We like to think of childhood and youth as a carefree time when concerns are about scraped knees or first kisses, homework or what to wear for grad.
But the Norman Rockwell mythology of childhood and youth doesn’t jibe with the reality. (See page A9 for a young person’s insights on mental illness and how it impacts every facet of her life and decision making.) So what’s a young person to do when he or she has a mental illness?
If someone has an injury or illness, society accepts that they need help and should have help.
But our mind-over-matter culture expects people to ‘get over it’, particularly young people because of attitudes like ‘they’ve got it easy.

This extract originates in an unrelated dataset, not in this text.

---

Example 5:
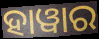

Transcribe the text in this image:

ହାୱାର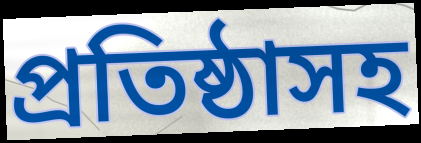
প্রতিষ্ঠাসহ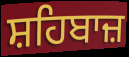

They don’t know how tough life really is.’
Young people locally have said they feel alienated from their community because they must leave to access help.

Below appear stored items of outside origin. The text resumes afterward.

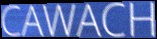
CAWACH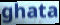
ghataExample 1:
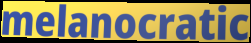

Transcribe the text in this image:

melanocratic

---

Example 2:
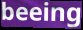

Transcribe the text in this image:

beeing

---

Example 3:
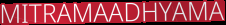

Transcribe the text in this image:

MITRAMAADHYAMA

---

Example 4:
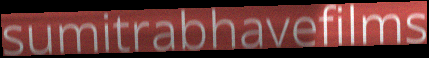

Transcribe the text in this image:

sumitrabhavefilms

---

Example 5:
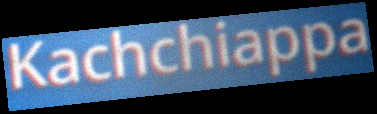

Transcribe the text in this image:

Kachchiappa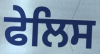
ਫੇਲਿਸ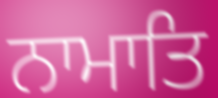
ਨਾਮਾਤਿ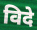
विदेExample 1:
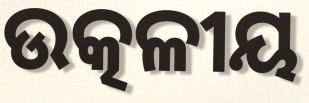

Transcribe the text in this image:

ଉତ୍କଳୀୟ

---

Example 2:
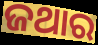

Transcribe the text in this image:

ଜଥାର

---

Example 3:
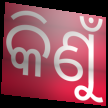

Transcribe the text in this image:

କିଣୁଁ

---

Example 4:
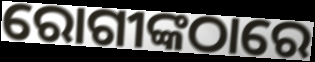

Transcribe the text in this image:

ରୋଗୀଙ୍କଠାରେ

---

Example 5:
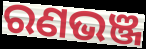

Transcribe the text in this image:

ରଣଭଞ୍ଜ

That’s some of the feedback gathered by the Langley Local Action Team, a local group of doctors, nurses, other health professionals, government agencies, emergency services, social agencies, community groups, young people, and family representatives.

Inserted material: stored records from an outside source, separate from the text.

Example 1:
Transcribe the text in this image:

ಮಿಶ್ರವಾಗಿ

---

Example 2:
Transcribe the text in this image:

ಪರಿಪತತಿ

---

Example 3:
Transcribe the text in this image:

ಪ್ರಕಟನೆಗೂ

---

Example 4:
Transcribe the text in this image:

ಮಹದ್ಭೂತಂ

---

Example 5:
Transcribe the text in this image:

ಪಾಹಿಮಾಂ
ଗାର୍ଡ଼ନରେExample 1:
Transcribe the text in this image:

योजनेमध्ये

Its mandate is specifically to improve local access to youth mental health issues and substance abuse issues, which go hand in hand.
The team started by trying to increase resources for mental health treatment. But the biggest challenge for the team is tackling the social stigma around mental illness.
That stigma stops adults from getting help so it’s only natural that young people could be even more reticient to come forward. Who wants that label slapped on them?
Change starts with acknowledging that mental illness is just that – illness.